AP
Bush Administration Wishes Arafat Well
Date: Thu, Oct 28, 2004
By BARRY SCHWEID, AP Diplomatic Writer
WASHINGTON - The Bush administration said Thursday it hopes that ailing Palestinian leader Yasser Arafat (news - web sites) gets the medical care he needs.
"This is not a political matter for us," the State Department spokesman Richard Boucher said. "This is a matter of seeing that an ill person gets the medical care they need for health."
"That is our wish and our hope in this circumstance," Boucher said.
The administration has shunned Arafat as incapable of leading Palestinians to statehood. It has accused him of mismangement, involvement with violence against Israel and being either unable or unwilling to stop Palestinian homicidal attacks on Israelis.
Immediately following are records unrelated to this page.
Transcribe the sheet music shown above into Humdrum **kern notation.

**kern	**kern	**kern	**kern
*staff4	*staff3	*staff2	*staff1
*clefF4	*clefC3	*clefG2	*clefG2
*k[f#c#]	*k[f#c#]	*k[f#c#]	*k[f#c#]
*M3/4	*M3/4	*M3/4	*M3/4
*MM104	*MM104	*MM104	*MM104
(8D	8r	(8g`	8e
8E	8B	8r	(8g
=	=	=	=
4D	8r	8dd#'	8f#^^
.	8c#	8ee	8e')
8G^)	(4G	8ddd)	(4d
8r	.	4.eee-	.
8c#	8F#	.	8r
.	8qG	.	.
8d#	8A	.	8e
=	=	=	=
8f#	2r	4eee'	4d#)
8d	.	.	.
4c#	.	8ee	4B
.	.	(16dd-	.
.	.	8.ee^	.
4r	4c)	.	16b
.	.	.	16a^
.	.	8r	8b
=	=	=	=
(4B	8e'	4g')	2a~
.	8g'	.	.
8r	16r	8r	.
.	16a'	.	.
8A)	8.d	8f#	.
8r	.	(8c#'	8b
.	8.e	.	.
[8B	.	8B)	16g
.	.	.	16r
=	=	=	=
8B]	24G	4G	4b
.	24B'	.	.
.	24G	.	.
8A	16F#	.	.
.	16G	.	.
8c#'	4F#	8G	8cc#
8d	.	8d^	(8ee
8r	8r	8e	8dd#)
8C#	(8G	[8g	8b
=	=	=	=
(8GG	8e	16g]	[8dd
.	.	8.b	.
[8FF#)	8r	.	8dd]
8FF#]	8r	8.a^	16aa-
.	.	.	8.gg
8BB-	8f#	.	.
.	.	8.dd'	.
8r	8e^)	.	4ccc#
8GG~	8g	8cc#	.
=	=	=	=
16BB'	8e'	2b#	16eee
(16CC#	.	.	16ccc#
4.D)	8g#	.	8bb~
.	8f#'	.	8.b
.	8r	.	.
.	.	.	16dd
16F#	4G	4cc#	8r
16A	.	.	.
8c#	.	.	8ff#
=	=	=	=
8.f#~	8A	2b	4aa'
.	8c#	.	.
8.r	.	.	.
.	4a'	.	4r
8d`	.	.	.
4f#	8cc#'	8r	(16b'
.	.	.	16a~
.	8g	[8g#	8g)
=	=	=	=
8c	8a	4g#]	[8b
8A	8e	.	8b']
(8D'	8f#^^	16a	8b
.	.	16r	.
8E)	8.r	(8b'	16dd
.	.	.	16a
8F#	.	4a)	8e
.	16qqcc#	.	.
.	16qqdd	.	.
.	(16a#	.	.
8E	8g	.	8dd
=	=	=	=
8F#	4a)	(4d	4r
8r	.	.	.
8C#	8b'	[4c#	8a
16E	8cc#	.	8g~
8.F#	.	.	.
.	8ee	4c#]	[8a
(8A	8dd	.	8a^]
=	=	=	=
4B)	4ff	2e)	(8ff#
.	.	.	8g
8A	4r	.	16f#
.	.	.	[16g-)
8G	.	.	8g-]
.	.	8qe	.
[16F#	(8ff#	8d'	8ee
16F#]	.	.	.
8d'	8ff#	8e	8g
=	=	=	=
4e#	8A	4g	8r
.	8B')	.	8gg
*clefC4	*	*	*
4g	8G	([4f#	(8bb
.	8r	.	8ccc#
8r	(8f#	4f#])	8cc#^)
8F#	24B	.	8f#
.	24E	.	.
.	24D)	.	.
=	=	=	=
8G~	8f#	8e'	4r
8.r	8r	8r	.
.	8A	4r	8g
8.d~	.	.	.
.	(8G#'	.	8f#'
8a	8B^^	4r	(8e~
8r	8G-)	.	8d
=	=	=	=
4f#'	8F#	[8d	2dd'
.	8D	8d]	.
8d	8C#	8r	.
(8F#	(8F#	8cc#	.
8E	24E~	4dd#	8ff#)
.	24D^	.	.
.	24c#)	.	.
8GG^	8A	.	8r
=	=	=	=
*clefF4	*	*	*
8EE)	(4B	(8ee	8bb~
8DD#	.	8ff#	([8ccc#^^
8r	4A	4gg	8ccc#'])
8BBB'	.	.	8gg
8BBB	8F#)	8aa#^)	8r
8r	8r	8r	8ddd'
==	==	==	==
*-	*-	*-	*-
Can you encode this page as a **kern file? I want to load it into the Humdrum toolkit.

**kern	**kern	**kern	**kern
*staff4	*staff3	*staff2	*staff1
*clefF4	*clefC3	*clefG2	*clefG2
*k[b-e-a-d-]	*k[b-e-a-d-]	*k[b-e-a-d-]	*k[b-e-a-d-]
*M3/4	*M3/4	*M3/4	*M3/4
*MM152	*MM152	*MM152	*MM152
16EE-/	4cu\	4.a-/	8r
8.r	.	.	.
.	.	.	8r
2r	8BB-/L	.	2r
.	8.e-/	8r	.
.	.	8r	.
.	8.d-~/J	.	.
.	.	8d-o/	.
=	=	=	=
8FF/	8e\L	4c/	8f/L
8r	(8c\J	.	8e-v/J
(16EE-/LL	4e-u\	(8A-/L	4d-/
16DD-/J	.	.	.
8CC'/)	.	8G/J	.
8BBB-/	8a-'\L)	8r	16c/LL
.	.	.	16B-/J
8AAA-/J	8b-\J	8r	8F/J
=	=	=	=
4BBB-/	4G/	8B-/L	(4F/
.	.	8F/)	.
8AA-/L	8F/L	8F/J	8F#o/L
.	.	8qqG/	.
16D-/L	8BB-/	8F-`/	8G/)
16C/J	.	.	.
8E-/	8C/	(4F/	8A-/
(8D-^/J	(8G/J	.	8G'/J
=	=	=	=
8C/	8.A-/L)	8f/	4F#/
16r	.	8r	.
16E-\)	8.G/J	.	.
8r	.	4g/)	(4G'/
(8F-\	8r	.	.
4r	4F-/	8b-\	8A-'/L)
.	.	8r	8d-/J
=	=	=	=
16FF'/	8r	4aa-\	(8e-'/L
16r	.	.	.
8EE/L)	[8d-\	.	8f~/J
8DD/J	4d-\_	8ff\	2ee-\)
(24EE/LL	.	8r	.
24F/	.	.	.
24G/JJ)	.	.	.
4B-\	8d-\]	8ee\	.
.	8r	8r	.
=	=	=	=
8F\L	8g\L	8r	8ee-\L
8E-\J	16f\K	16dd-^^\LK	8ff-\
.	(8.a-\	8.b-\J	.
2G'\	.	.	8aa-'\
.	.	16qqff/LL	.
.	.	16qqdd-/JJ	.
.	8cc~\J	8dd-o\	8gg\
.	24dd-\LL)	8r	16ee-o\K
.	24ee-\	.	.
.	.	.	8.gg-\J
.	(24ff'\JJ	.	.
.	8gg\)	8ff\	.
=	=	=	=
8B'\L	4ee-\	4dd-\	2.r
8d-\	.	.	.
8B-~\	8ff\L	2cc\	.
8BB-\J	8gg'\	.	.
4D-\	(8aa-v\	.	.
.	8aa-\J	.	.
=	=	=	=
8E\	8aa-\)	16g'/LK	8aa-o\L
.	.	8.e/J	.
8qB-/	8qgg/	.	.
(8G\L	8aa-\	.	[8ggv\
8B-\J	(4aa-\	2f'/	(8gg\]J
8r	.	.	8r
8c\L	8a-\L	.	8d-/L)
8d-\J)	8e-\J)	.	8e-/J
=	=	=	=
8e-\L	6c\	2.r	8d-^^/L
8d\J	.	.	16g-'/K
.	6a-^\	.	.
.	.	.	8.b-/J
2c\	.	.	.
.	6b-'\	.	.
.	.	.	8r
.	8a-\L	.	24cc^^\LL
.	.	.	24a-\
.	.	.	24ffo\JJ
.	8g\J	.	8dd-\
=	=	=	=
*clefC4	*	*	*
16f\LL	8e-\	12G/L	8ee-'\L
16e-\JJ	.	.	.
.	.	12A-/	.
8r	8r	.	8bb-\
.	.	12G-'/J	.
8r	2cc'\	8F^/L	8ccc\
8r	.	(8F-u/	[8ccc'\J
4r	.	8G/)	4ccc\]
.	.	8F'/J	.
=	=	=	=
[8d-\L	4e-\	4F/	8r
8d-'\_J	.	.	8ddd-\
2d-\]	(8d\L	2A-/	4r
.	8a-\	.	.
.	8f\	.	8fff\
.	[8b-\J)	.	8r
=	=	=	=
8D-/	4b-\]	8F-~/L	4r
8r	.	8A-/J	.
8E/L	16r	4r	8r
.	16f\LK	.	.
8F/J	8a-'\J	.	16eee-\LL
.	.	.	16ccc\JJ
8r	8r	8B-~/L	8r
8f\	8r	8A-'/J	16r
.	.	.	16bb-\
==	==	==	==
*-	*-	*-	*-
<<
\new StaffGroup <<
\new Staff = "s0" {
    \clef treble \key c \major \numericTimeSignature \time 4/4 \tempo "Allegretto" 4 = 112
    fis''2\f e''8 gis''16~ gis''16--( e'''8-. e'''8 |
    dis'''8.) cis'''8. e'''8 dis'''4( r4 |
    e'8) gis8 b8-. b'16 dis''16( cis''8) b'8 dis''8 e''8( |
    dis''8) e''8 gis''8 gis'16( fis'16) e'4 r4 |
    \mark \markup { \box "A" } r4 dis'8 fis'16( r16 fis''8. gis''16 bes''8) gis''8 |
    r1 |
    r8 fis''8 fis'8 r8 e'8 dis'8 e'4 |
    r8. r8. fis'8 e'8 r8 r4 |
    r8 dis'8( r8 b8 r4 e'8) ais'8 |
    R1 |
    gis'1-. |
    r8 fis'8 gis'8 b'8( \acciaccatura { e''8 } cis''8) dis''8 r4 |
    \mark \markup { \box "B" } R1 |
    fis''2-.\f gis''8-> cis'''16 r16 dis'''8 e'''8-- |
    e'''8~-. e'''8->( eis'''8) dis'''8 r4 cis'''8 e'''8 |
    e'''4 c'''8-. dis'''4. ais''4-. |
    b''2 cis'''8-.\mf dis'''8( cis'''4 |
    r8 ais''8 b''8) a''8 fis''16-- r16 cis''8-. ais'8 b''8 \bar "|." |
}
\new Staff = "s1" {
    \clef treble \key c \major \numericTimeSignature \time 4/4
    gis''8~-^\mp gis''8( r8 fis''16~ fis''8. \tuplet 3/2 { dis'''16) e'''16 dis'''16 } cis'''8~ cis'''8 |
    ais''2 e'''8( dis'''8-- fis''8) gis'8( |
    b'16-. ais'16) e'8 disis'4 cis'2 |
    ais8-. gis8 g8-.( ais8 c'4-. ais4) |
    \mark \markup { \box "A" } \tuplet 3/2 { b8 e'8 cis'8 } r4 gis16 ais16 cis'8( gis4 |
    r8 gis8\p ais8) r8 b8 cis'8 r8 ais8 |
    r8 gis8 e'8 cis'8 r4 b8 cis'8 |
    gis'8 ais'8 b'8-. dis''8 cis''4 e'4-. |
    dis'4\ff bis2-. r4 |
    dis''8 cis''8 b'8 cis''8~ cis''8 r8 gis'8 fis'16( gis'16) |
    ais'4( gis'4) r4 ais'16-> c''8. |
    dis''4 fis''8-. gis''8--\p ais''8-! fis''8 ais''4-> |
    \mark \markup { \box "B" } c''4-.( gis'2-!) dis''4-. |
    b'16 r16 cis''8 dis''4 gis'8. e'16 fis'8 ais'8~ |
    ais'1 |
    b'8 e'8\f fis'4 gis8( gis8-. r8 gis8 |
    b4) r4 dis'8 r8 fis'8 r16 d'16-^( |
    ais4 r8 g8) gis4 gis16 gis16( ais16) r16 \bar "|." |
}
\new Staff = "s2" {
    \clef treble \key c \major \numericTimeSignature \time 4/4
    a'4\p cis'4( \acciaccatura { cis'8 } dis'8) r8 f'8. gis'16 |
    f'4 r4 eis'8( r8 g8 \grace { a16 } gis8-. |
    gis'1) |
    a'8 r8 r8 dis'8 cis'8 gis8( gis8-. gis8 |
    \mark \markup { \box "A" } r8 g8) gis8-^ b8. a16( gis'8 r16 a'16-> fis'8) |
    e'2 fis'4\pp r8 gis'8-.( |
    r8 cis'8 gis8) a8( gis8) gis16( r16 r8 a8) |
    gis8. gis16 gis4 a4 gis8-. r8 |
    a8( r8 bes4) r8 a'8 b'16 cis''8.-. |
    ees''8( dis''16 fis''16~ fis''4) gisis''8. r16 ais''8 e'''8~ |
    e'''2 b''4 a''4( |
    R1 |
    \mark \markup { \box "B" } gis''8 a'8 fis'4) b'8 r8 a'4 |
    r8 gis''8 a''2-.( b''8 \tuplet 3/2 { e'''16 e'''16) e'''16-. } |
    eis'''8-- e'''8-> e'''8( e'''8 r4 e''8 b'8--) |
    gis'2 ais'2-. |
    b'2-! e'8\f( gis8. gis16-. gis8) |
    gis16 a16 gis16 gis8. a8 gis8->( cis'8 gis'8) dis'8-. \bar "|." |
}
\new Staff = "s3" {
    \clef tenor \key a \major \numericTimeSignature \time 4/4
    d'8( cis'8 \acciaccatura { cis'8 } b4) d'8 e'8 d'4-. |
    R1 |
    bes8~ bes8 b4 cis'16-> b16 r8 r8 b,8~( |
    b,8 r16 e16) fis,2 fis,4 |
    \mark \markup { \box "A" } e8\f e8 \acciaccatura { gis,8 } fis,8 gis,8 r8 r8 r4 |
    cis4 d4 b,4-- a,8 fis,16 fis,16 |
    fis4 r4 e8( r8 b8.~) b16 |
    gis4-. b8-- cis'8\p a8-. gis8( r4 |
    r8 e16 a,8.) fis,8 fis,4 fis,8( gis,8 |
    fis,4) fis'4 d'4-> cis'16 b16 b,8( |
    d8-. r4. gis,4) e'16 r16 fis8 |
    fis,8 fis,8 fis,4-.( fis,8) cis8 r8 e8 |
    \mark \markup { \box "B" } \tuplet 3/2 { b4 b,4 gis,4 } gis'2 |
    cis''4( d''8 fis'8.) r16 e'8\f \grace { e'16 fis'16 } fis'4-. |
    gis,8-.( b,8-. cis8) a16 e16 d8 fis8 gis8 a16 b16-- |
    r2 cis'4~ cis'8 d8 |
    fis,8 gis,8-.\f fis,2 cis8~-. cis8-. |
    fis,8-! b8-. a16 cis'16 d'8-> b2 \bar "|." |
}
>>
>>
The administration has tried, with only limited success, to have other senior Palestinians take charge of security. Persistent calls by Secretary of State Colin Powell (news - web sites) that terror groups in Palestinian areas be uprooted have gone unheeded.
Boucher on Thursday said "we have been in touch with the Palestinians at senior levels" through the U.S. consulate in Jerusalem as well as in direct telephone calls from Washington.
He added that the State Department is in close touch with Israel as it tries to faciliate access to proper medical care for Arafat.
"Our view is that it is not a political situation, it's a matter of someone being able to get appropriate medical care, and that's the way it should be handled," he said.
Boucher said the State Department had been keeping track of reports on Arafat's medical condition and no American diplomat had talked to the Palestinian leader. "I don't think he is in a position to talk to anybody in any case," Boucher said.
Edward Abington, a former American diplomat who is a consultant to the 75-year-old leader, said Arafat had made the decision to go to Paris for a diagnosis after discussing his condition with his wife.
Abington, who headed the U.S. consulate in Jerusalem from 1993 to 1997, disputed reports that Arafat was not lucid. He said the Palestinian leader was being taken to Paris because the physicians who examined him in Ramallah were unable to make a diagnosis.